Algorithm Walkthrough

  1. Initialize a counter variable balance to 0. This counter will track the net number of unmatched opening brackets.
  2. Traverse each character of the string sequentially.
  3. If the character is an opening bracket «(», increment balance by 1.
  4. If the character is a closing bracket «)», decrement balance by 1.
  5. Immediately after decrementing, check if balance is negative. If it is, output «NO» and stop. A negative balance indicates an unmatched closing bracket.
  6. After the traversal completes, check if balance equals zero. If it does, output «YES» because all opening brackets have matching closing brackets. If not, output «NO» because there are unmatched opening brackets.
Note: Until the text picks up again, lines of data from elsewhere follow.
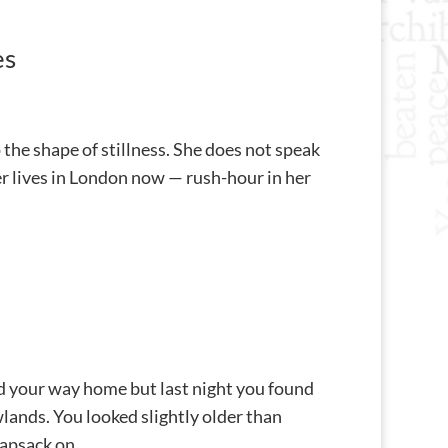
es
the shape of stillness. She does not speak
her lives in London now — rush-hour in her
nd your way home but last night you found
ands. You looked slightly older than
psack on...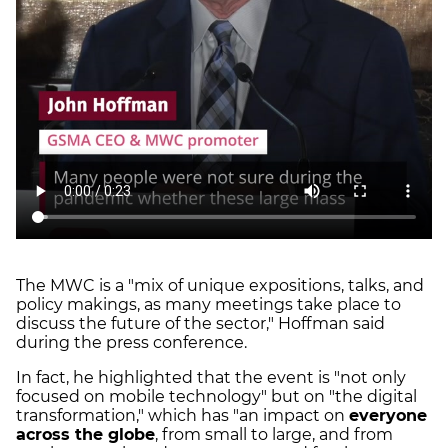
The MWC is a "mix of unique expositions, talks, and
policy makings, as many meetings take place to
discuss the future of the sector," Hoffman said
during the press conference.
In fact, he highlighted that the event is "not only
focused on mobile technology" but on "the digital
transformation," which has "an impact on
everyone
across the globe
, from small to large, and from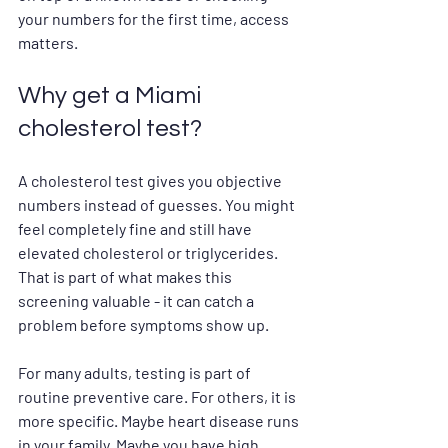
your numbers for the first time, access 
matters.
Why get a Miami 
cholesterol test?
A cholesterol test gives you objective 
numbers instead of guesses. You might 
feel completely fine and still have 
elevated cholesterol or triglycerides. 
That is part of what makes this 
screening valuable - it can catch a 
problem before symptoms show up.
For many adults, testing is part of 
routine preventive care. For others, it is 
more specific. Maybe heart disease runs 
in your family. Maybe you have high 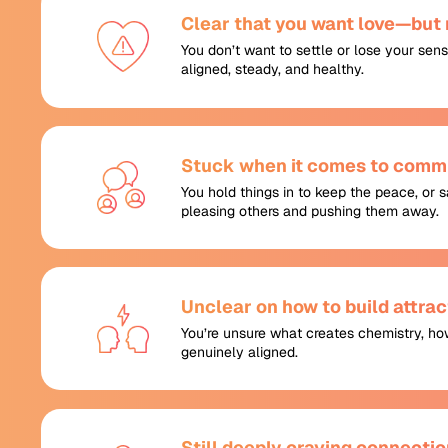
Clear that you want love—but n
You don’t want to settle or lose your sens
aligned, steady, and healthy.
Stuck when it comes to commu
You hold things in to keep the peace, or
pleasing others and pushing them away.
Unclear on how to build attr
You’re unsure what creates chemistry, ho
genuinely aligned.
Still deeply craving connectio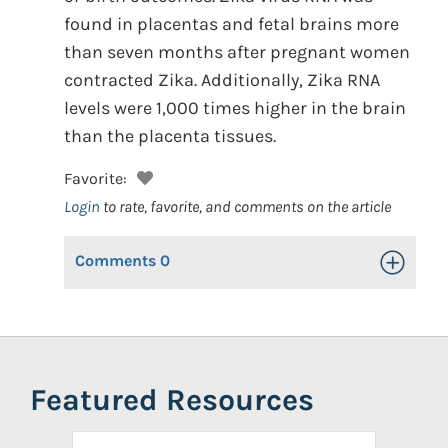
found in placentas and fetal brains more
than seven months after pregnant women
contracted Zika. Additionally, Zika RNA
levels were 1,000 times higher in the brain
than the placenta tissues.
Favorite:
Login
to rate, favorite, and comments on the article
Comments
0
Toggle Op
Featured Resources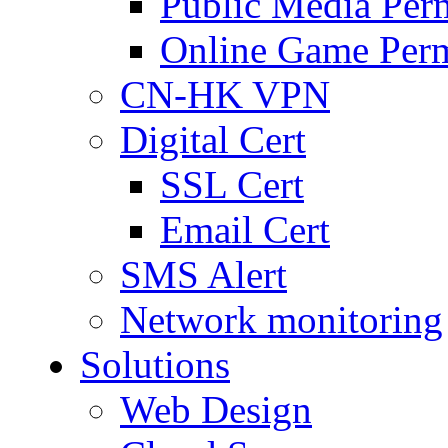
Public Media Per
Online Game Perm
CN-HK VPN
Digital Cert
SSL Cert
Email Cert
SMS Alert
Network monitoring
Solutions
Web Design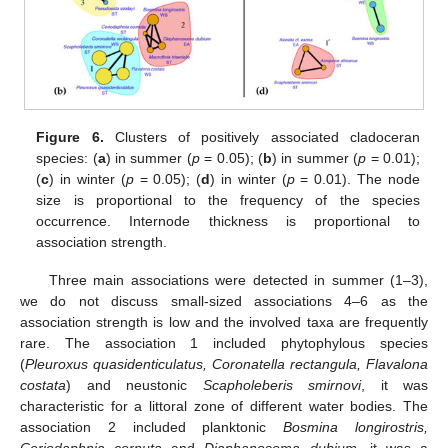
Figure 6.
Clusters of positively associated cladoceran
species: (
a
) in summer (
p
= 0.05); (
b
) in summer (
p
= 0.01);
(
c
) in winter (
p
= 0.05); (
d
) in winter (
p
= 0.01). The node
size is proportional to the frequency of the species
occurrence. Internode thickness is proportional to
association strength.
Three main associations were detected in summer (1–3),
we do not discuss small-sized associations 4–6 as the
association strength is low and the involved taxa are frequently
rare. The association 1 included phytophylous species
(
Pleuroxus quasidenticulatus, Coronatella rectangula, Flavalona
costata
) and neustonic
Scapholeberis smirnovi
, it was
characteristic for a littoral zone of different water bodies. The
association 2 included planktonic
Bosmina longirostris,
Ceriodaphnia cornuta
and
Diaphanosoma dubium
, it was a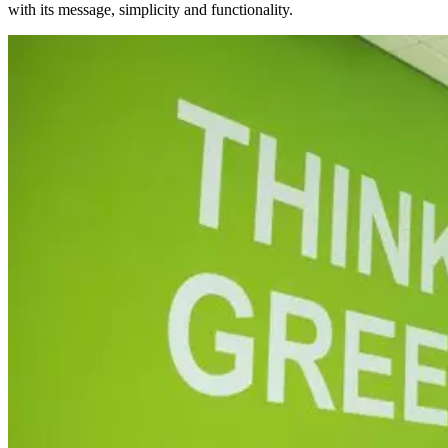
with its message, simplicity and functionality.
Why it works: The invariant is that at every step, balance represents the number of currently unmatched opening brackets. A negative balance indicates a closing bracket with no corresponding opening bracket, which violates the balanced condition. Ending with balance zero ensures that every opening bracket is paired. This approach directly mirrors the logical definition of a balanced bracket sequence and cannot produce incorrect output because it tracks the necessary nesting property explicitly.

Python Solution

import sys
input = sys.stdin.readline

s = input().strip()
balance = 0
for ch in s:
    if ch == '(':
        balance += 1
    else:  # ch == ')'
        balance -= 1
    if balance < 0:
        print("NO")
        sys.exit(0)
print("YES" if balance == 0 else "NO")

The code reads the input string and removes any trailing newline. We maintain a balance variable to track unmatched opening brackets. Each opening bracket increments the balance, each closing bracket decrements it. The immediate check for negative balance ensures early termination for sequences that start with unmatched closing brackets. Finally, the check for zero balance ensures all openings are matched. This implementation avoids off-by-one errors and handles sequences of length 1 correctly.

Worked Examples

Sample 1: «(()(()))()»

Character balance Action
( 1 Increment
( 2 Increment
) 1 Decrement
( 2 Increment
( 3 Increment
) 2 Decrement
) 1 Decrement
) 0 Decrement
( 1 Increment
) 0 Decrement

At no point does balance go negative, and it ends at zero, so output is «YES». This confirms correct nesting and matching.

Sample 2: «)(»

Character balance Action
) -1 Decrement and detect negative balance

Immediately prints «NO» because the first character cannot be matched.

Complexity Analysis

Measure Complexity Explanation
Time O(n) Single traversal of the string, n ≤ 100
Space O(1) Only one counter variable is maintained

Given the constraint n ≤ 100, this linear solution is trivial to run within the 2-second limit and uses negligible memory.

Test Cases

import sys, io

def run(inp: str) -> str:
    sys.stdin = io.StringIO(inp)
    s = sys.stdin.readline().strip()
    balance = 0
    for ch in s:
        if ch == '(':
            balance += 1
        else:
            balance -= 1
        if balance < 0:
            return "NO"
    return "YES" if balance == 0 else "NO"

# Provided samples
assert run("(()(()))()\n") == "YES", "sample 1"

# Custom cases
assert run(")\n") == "NO", "single unmatched closing"
assert run("(\n") == "NO", "single unmatched opening"
assert run("()()()()()\n") == "YES", "repeated balanced pairs"
assert run("((())())(()())\n") == "YES", "nested balanced"
assert run("((())\n") == "NO", "missing closing"
assert run("())((\n") == "NO", "negative balance mid-sequence"
Test input Expected output What it validates
) NO Single unmatched closing bracket triggers early exit
( NO Single unmatched opening bracket handled
()()()()() YES Repeated simple pairs maintain balance
((())())(()()) YES Nested balanced sequence works
((()) NO Missing closing bracket detected
())(( NO Balance going negative mid-sequence handled

Edge Cases

For the input «)», the balance starts at 0, the first character decrements it to -1, immediately returning «NO». For «((())», the balance increments and decrements through the string, ending at 1, which results in «NO». These cases confirm that the algorithm correctly handles sequences starting with unmatched closing brackets, sequences ending with unmatched opening brackets, and nested structures, always producing the correct output.